Dynamic Column Specification

We wish to pass the names of the columns to be selected dynamically.

We will cover the following:

  1. As Environment Variable: The names of the columns to be selected are specified as a variable in the environment. This is useful for instance when structuring a script and wish to have column specification as part of a configuration section at the beginning of the script separate from the logic.
  2. As Function Argument: Column selection happens inside a function and the names of the columns to be selected are passed to the function as an argument. This is useful when we wish to isolate our data manipulation code into a reusable function.
  3. Flexible Matching: We see how to ignore elements in the passed list of column names that do not match any actual column names.

As Environment Variable

We wish to specify the names of the columns to be selected as a variable in the environment.

In this example, we specify the names of the columns we wish to select as a variable cols_to_select and then use that variable for column selection.

cols_to_select = c('col_1','col_2','col_3')
df_2 = df %>% select(all_of(cols_to_select))

Here is how this works:

  • The column names to be selected are specified as a vector stored in the variable cols_to_select.
  • In order to pass the vector cols_to_select to select(), we wrap it in the all_of() function.
  • all_of() allows the selection of columns in the data frame df whose name matches the elements in the cols_to_select list.
  • all_of() is strict i.e. all strings in cols_to_select must match a column name otherwise an error is thrown. To ignore list elements that do not match any of the data frame’s column names, see “Flexible Matching” below.

As Function Argument

We wish to pass the names of the columns to be selected as ab argument to a function. The actual column selection happens inside the function.

In this example, column selection happens inside the function pipeline() which takes the names of the columns to be selected as an argument cols_to_select.

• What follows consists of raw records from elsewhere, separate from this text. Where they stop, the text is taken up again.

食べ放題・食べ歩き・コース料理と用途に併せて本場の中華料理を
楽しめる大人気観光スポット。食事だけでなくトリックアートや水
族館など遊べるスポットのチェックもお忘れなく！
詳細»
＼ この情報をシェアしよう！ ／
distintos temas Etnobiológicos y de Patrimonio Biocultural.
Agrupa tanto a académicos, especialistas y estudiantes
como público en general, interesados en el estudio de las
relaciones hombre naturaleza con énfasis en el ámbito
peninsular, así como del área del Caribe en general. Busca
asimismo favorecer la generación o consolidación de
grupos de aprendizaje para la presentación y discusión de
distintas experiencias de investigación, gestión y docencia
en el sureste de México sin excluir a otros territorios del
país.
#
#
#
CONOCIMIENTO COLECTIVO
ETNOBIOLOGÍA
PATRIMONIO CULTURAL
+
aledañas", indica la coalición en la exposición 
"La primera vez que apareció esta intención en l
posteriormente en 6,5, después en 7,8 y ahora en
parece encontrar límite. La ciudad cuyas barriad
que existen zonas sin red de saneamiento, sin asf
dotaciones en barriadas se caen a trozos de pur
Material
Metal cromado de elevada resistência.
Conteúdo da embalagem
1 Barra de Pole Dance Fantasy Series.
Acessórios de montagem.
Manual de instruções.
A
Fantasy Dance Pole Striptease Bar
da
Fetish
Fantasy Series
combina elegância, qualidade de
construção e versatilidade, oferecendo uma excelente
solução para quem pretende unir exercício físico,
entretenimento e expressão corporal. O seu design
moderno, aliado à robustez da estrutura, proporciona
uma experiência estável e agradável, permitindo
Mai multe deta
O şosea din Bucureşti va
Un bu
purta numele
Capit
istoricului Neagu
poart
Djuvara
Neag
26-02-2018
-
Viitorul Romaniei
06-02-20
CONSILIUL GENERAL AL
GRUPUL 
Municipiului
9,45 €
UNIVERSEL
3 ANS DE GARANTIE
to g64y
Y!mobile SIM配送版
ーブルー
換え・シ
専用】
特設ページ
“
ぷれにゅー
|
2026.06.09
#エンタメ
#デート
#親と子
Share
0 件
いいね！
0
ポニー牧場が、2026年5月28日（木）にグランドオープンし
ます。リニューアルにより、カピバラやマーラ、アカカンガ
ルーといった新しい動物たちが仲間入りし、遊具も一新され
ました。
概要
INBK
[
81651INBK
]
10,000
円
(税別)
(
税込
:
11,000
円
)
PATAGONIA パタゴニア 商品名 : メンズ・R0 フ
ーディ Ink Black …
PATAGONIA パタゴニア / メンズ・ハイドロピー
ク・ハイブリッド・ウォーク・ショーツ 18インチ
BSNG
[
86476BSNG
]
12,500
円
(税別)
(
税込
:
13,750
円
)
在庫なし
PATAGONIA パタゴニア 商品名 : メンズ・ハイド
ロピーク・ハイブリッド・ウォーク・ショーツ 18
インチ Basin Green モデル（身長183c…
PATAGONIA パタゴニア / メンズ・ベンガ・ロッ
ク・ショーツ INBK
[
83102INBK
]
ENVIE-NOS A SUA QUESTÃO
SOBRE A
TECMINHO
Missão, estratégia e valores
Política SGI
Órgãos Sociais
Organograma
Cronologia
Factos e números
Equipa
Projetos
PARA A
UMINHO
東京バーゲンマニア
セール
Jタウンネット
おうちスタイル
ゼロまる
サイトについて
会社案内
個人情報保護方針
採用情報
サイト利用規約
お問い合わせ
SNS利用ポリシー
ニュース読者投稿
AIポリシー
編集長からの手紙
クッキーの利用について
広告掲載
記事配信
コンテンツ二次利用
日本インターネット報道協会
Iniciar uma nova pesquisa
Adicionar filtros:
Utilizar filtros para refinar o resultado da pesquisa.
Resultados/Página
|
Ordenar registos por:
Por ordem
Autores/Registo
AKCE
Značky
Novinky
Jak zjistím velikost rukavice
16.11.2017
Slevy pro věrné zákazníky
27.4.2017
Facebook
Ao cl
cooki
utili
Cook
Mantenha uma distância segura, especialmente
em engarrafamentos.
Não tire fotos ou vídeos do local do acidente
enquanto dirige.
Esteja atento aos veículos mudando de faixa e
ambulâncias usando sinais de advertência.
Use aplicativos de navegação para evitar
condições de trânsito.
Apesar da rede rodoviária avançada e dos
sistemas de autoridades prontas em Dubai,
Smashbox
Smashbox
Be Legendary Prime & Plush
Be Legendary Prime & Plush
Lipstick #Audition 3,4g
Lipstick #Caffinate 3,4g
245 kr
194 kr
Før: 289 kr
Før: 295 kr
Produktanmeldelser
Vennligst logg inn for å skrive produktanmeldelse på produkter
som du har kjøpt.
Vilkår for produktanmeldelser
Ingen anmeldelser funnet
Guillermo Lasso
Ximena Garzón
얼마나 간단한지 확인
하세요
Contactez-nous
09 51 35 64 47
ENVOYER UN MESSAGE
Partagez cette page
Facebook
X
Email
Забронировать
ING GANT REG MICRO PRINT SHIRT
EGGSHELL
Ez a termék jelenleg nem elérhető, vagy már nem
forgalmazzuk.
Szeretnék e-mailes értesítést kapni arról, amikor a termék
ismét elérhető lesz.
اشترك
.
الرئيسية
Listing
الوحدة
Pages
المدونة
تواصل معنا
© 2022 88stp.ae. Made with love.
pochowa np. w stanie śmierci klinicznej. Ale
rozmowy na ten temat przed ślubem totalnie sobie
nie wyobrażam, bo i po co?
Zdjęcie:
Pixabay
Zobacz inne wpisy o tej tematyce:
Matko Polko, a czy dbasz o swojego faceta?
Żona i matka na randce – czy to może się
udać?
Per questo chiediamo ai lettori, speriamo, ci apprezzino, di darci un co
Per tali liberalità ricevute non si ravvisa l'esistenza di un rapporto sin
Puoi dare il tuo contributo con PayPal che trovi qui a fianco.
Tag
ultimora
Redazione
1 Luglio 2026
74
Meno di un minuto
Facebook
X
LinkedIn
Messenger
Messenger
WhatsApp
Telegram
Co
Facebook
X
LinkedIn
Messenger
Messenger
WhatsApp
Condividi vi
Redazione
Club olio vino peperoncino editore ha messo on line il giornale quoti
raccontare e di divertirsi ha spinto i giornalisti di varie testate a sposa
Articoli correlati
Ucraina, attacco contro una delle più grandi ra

pipeline <- function(df, cols_to_select) {
  df %>%
    select(all_of(cols_to_select))
}

df_2 = df %>%
  pipeline(c('col_1','col_2','col_3'))

Here is how this works:

  • The function pipeline() has two arguments: the data frame df and the names of the columns to be selected cols_to_select.
  • We pass the data frame to the first argument of the function pipeline() via the pipe %>%.
  • We pass the names of the columns to be selected as a vector to the cols_to_select argument.
  • Inside the function we use all_of() with select() as described in the Environment Variables scenario described above.
  • all_of() is strict i.e. all strings in cols_to_select must match a column name otherwise an error is thrown. To ignore list elements that do not match any of the data frame’s column names, see “Flexible Matching” below.

Flexible Matching

We wish to select any columns whose names are in a list of strings where the list may have strings that do not match any column names. We wish to select columns with matching names and ignore the non matching strings (do not throw an error).

cols_to_select = c('col_1','col_2','col_3')
df_2 = df %>% select(any_of(cols_to_select))

Here is how this works:

  • This works similarly to the scenarios above except that we use any_of() instead of all_of().
  • any_of() is forgiving in that it ignores any strings in the vector passed to it (here cols_to_select) that do not match any column names.